Fixer-Uppers New franchises offer prescriptions for what’s ailing healthcare

Dr. Alejandro Badia, right, and a staffer at OrthoNow, offering orthopedic urgent care.

With demand for services up and job satisfaction for providers down, medical franchises are taking off. But beware, one expert says, because ‘franchising in healthcare is not for sissies.’

Walk-in patients with ankle sprains, wrist fractures, concussions and other injuries will soon get instant relief, if OrthoNow realizes its plan to sell 15 franchises across the country this year.

Calling itself the nation’s only orthopedic urgent care franchise, OrthoNow opened its first location in Miami in May 2013 and began selling franchises in January 2014.

The franchisor is betting the concept will score big. Its growth is expected to be fueled largely by offering savings to insurance companies, employers and accountable care organizations, says Dr. Alejandro Badia, OrthoNow’s chief medical officer and CEO. On average, he figures a patient visit at OrthoNow runs $275 versus at least $1,500 at a hospital emergency room.

 Enter the world of medical and healthcare franchises, where firms are opening and expanding briskly nationally. Enterprising medical practitioners are using the franchising model to offer less expensive and more efficient services. Baby boomers living longer, seniors demanding more specialized care and soaring healthcare costs are also boosting activity.

Concurrently, reports indicate Obamacare could add more than 21 million people to the insured in the next 10 years, with some 4 million already enrolled  this year. U.S. healthcare spending is projected at $4.5 trillion by 2019, according to recent estimates, offering opportunities for  the franchises.

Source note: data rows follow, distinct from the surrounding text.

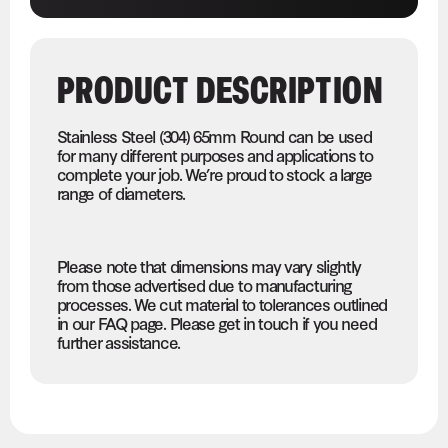
PRODUCT DESCRIPTION
Stainless Steel (304) 65mm Round can be used
for many different purposes and applications to
complete your job. We’re proud to stock a large
range of diameters.
Please note that dimensions may vary slightly
from those advertised due to manufacturing
processes. We cut material to tolerances outlined
in our FAQ page. Please get in touch if you need
further assistance.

Based on the number of locations opened, the Chicago-based iFranchise Group lists some of the hottest franchise categories in the sector and their growth rates during the past three years: medical care (200 percent), medical staffing  (105 percent) and chiropractic care and therapy, (both around 60 percent).

But “franchising in healthcare is not for sissies,” says Mark Siebert, CEO of iFranchise.

He says expanding healthcare franchisors must ensure they are complying with state and federal regulations or they could face significant problems.

For example, there are prohibitions that don’t allow healthcare professionals to split patient fees with a third party. So, a healthcare franchisor that takes a traditional “percentage royalty” from franchisees could violate some of these laws in certain states.  “An understanding of these issues, and how to work through them, is essential to success in healthcare franchising,” Siebert says.

Tracy Weise, president of Weise Communications, a Denver-based firm that has more than doubled its number of healthcare franchises as clients in the last three years, says there are many more people who need care than can be provided for now in the United States, and franchising can help fill the gap.

And many medical providers are tired of insurance management, high overhead, low return and minimal interaction with patients, Weise says. By moving into a franchised system, “medical providers can focus on what they do best, caring for patients.”

Growth in demand for its services the past few years prompted Preferred HealthStaff Inc. to change its business model this year and begin franchising, says Donna Moyer, founder and of the Fairfield, Pennsylvania-based firm.

Andy Collins and Melissa Speal  acquired the first PHS franchise in Hanover, Pennsylvania, in March 2014. Also co-founder of an independent insurance agency, Collins says PHS was a client for a number of years.

“With the population of those age 65-plus projected to all but double between now and 2030, the decision to purchase a PHS franchise was a no-brainer,” Collins says.

Tips for healthcare franchisors

Complex issues affect the structure and operation of a healthcare franchise, says Mark Siebert, CEO of the iFranchise Group, including these:

1. Corporate practice of medicine: Some states will allow non-physicians to own a medical practice, while other states will not. These statutes can limit the choice of prospective franchisees in those states and will invariably impact the amount of control that can be exercised by franchisors.

2. Self-referall prohibitions (the Stark law): Physicians are prohibited from referring Medicare or Medicaid patients to Designated Health Services in which they (directly or indirectly) have a financial interest. So a physician in private practice may be prohibited from referring certain patients to a separate franchise that he or she might own.

3. Privacy laws (HIPAA): For many franchisors, benchmarking franchisee performance is a key element of the value proposition. But under HIPAA, the franchisee will be prohibited from sharing certain data that might otherwise be shared with the franchisor.

4. Reimbursement and coding: Medicare, Medicaid and other public and private insurance programs may have provisions that will restrict the situations under which reimbursement will be made and coding differences may impact the amount of reimbursement—requiring careful planning by the franchisor.